ELECTRIC DREAMS Alva tries to figure out what it all means.
Photograph: Douglas Gayeton

Subtitled A Second Life Odyssey, this quasidoc is defined by the crude, PlayStation-circa-1999 graphics of the online community in which it was shot “on location.” The visuals of Second Life (which has also been featured on The Office) already make the film seem dated, which is too bad: Filmmaker Douglas Gayeton’s insights into virtual lifestyles apply equally to World of Warcraft and the text-based “MUD” role-playing environments of the 1990s, and they’ll probably be relevant long after the Star Trek holodeck has become a reality.

Allegedly a series of video dispatches filed by a man who became a ubiquitous Second Life presence after disappearing from his California home, Alva follows the titular figure’s rebirth in the online world and his gradual disillusion with it. Is the virtual universe, Alva asks, any less phony than a real world full of proudly fake products like nondairy creamer? And if your Second Life avatar doesn’t eat or sleep, what’s the point of putting him or her in an apartment with a king-size bed and a Viking-equipped kitchen?
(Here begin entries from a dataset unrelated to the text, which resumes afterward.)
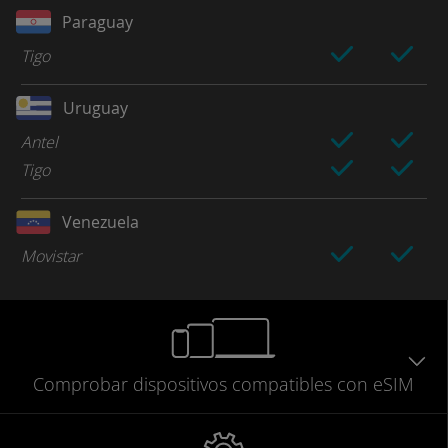
Paraguay
Tigo
Uruguay
Antel
Tigo
Venezuela
Movistar
Comprobar
dispositivos compatibles
con eSIM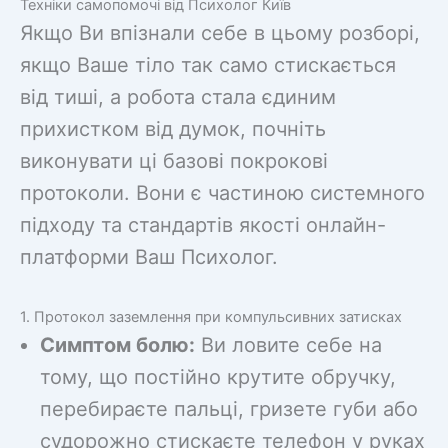
Техніки самопомочі від Психолог Київ
Якщо Ви впізнали себе в цьому розборі,
якщо Ваше тіло так само стискається
від тиші, а робота стала єдиним
прихистком від думок, почніть
виконувати ці базові покрокові
протоколи. Вони є частиною системного
підходу та стандартів якості онлайн-
платформи Ваш Психолог.
1. Протокол заземлення при компульсивних затисках
Симптом болю:
Ви ловите себе на
тому, що постійно крутите обручку,
перебираєте пальці, гризете губи або
судорожно стискаєте телефон у руках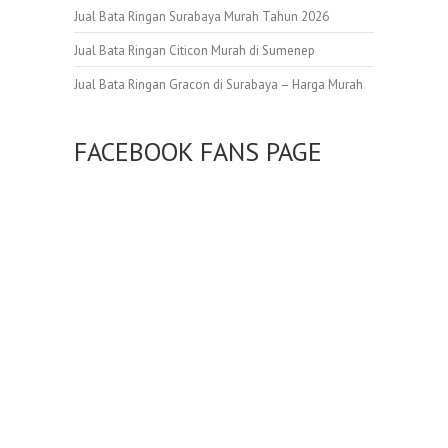
Jual Bata Ringan Surabaya Murah Tahun 2026
Jual Bata Ringan Citicon Murah di Sumenep
Jual Bata Ringan Gracon di Surabaya – Harga Murah
FACEBOOK FANS PAGE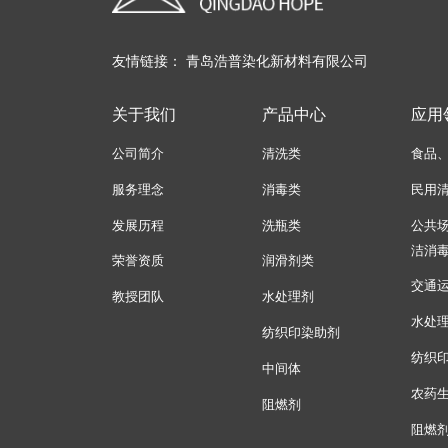
友情链接：
青岛浩普染化新材料有限公司
关于我们
产品中心
应用
公司简介
清洗类
食品
服务理念
消毒类
民用
发展历程
洗瓶类
公共
洁消
荣誉资质
润滑剂类
交通
教授团队
水处理剂
水处
纺织印染助剂
纺织
中间体
农药
阻燃剂
阻燃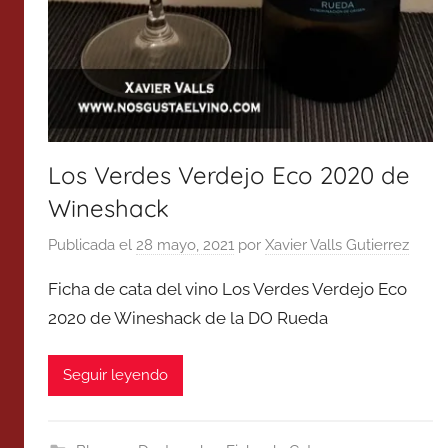
Los Verdes Verdejo Eco 2020 de
Wineshack
Publicada el
28 mayo, 2021
por
Xavier Valls Gutierrez
Ficha de cata del vino Los Verdes Verdejo Eco
2020 de Wineshack de la DO Rueda
Seguir leyendo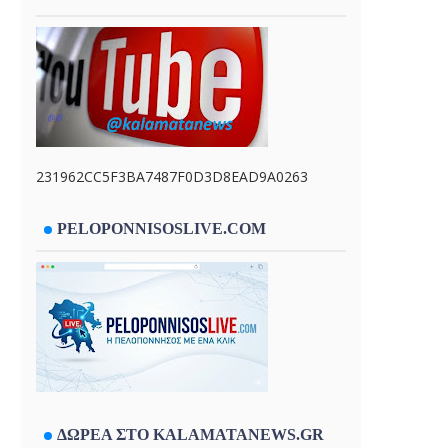
231962CC5F3BA7487F0D3D8EAD9A0263
PELOPONNISOSLIVE.COM
ΔΩΡΕΑ ΣΤΟ KALAMATANEWS.GR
Alva becomes the protégé of a philosophical drifter who puts him on a more spiritual path, but their search for a “creator” is a shallow narrative gimmick: Communities like Second Life are created by the users, and anyone who thinks there’s an all-controlling electronic deity has clearly seen The Matrix Reloaded too many times. Such flourishes aside, Alva succeeds by wasting no time explaining things to newbies, opting instead to immediately tackle deeper questions that have been contemplated to some extent by everyone who’s ever used the Internet for more than bill payment and porn.